Aloysius stood there, his arms turned to stone not able to take her as he wanted, but frozen like some huge clumsy giant, silently cursing this land and its people for the injustice and unnaturalness of it all. Then, to his great amazement, Lavinia stepped forward and rested her head against the front of his greatcoat. His heart fluttered like the wings of a trapped bird until she turned and walked into the mansion, leaving him standing in a maelstrom of his own bewildered emotions.
39
Los Angeles, 2002
THE RADIOLOGIST CAREFULLY MANIPULATED the probe while watching the ultrasound screen. Julia, looking up at the ceiling, tried to pretend she was somewhere far away, not with her heels hoisted up in stirrups and a mechanical device inside her vagina.
‘Of course, at your age a late miscarriage is always a risk,’ Dr Weinstein, the gynaecologist, said.
‘Doctor?’ The radiologist, an earnest Chinese–American woman, rested the probe against Julia’s left side. A faint throb began to punch back at the apparatus. The gynaecologist peered at the screen. A small whitish mark blocked the faint scan of a long serpent-like trail: Julia’s Fallopian tube and ovary.
‘How long since the miscarriage?’
‘Three months, doctor,’ the radiologist replied before Julia had a chance too.
‘Hmmm. Can we look closer at the other side?’
Again the probe circled—like a horrible mechanical pig hunting for truffles, Julia thought bleakly.
‘Are you still with us?’ Dr Weinstein, an amicable man in his fifties with a string of qualifications after his name and a reputation as one of the best at Cedars Sinai, touched her shoulder. He smiled but the concern slipped through his eyes anyhow.
‘I believe so.’
‘Good. Get dressed and see me in my surgery in ten minutes.’
The ceiling to floor windows in Dr Weinstein’s consulting room showed a panoramic view that stretched towards Miracle Mile and the poorer suburbs that made up East Los Angeles. He frowned at Julia.
‘Julia, you should have come in sooner, when you first felt pain.’
‘Sorry, I’ve been in such a mess I don’t even think I realised I was in physical pain. How bad is it?’

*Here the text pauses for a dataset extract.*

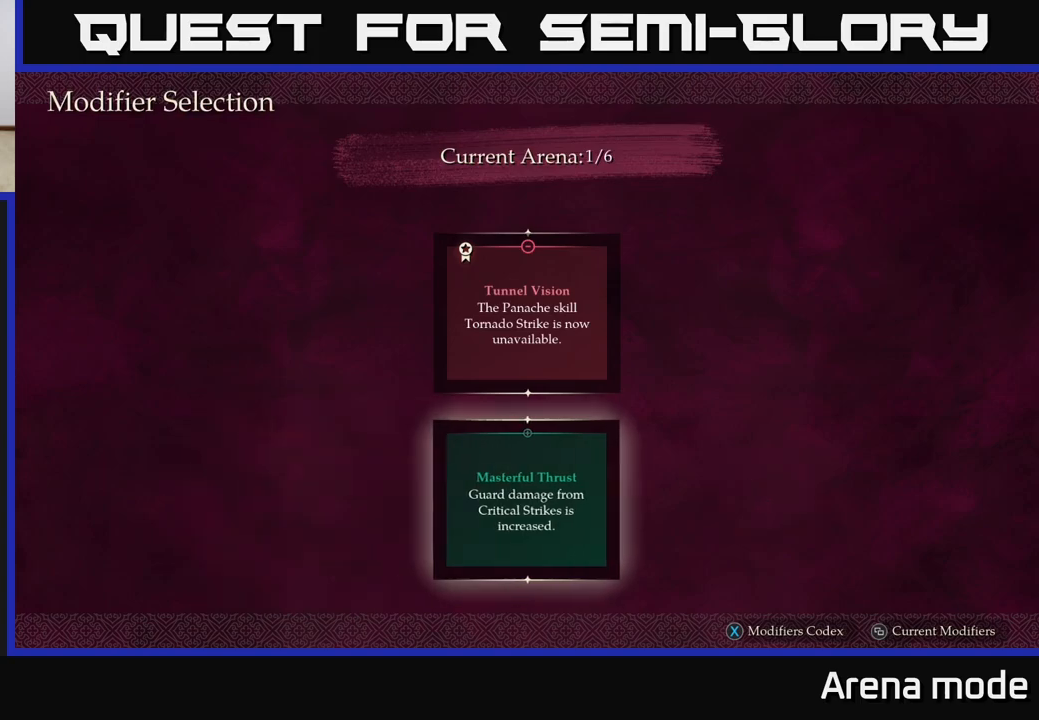
{"buttons": [], "left_stick": "center", "right_stick": "center", "events": []}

Dr Weinstein sighed. He’d been her gynaecologist for over fifteen years and behaved more like a surrogate father than a doctor.
‘I’m not going to lie to you—your womb has sustained some damage we didn’t initially pick up. The good news is that we can fix the infections with antibiotics. The bad news is that it has left scarring on both tubes.’

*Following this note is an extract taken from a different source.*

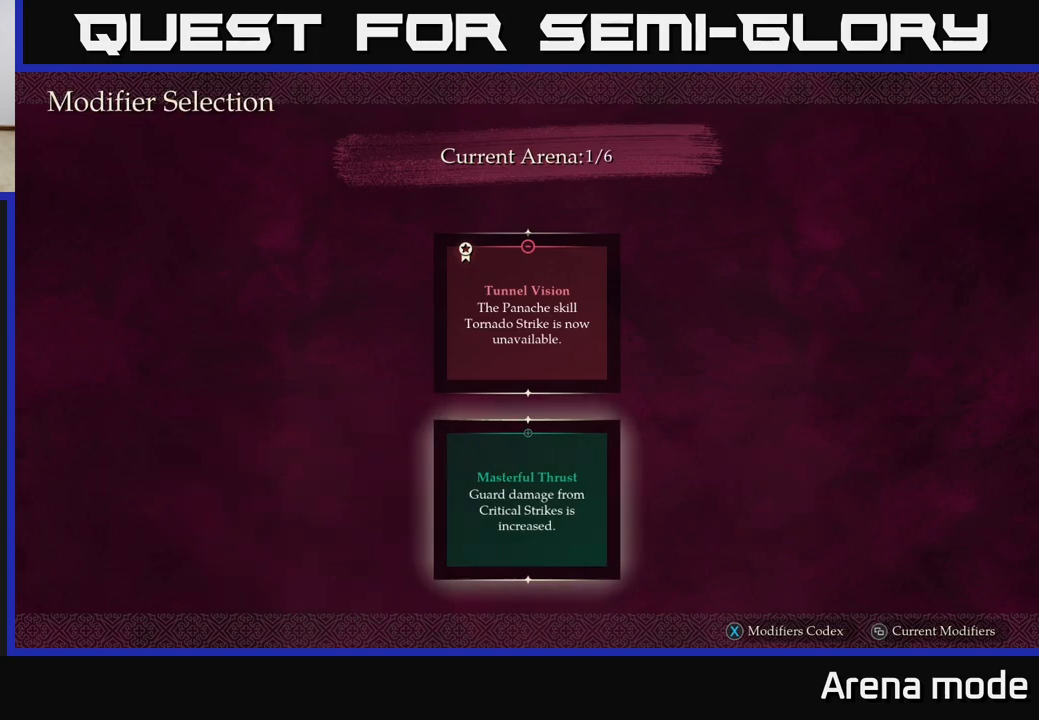
{"buttons": [], "left_stick": "center", "right_stick": "center", "events": []}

‘I won’t be able to have another pregnancy, right?’
Dr Weinstein looked down at his desk then absentmindedly spun a pencil.
‘Given your age and the damage the miscarriage has caused, pregnancy is no longer an option. I’m sorry, Julia.’
It was what she had suspected. But hearing the actual words in Dr Weinstein’s precise tone was far more distressing than she’d imagined. She focused on a photograph on the desk of the doctor at his son’s bar mitzvah. I mustn’t lose control, I mustn’t break down in public, she told herself. In the midst of her rising grief, she noticed absurdly that the doctor and his son had the same ears. A sharp pain shot through her vertically, but she knew it was emotional. What was left? Her career. Was that enough? It didn’t feel like it; not now. A great rage began its bitter wave through her body.
‘Listen, you’ve had a big shock,’ the gynaecologist elaborated. ‘But things will get better. They will. I know it’s a cliché, but time is a great healer.’
You bet it’s a cliché, Julia thought, hating him in that moment for his glibness and the conceit of a man who had a family.
Sensing her distress, he took her hand. ‘Julia, have you ever thought about turning to some kind of spirituality
? Faith can be a great comfort, especially at times like these.’
‘You know me—the last atheist in southern California,’ she joked, her cracking voice betraying her.
Outside, in the narrow corridor between the reception and the surgery, finally alone, Julia collapsed against the wall, holding her sorrow against her as privately as a lover.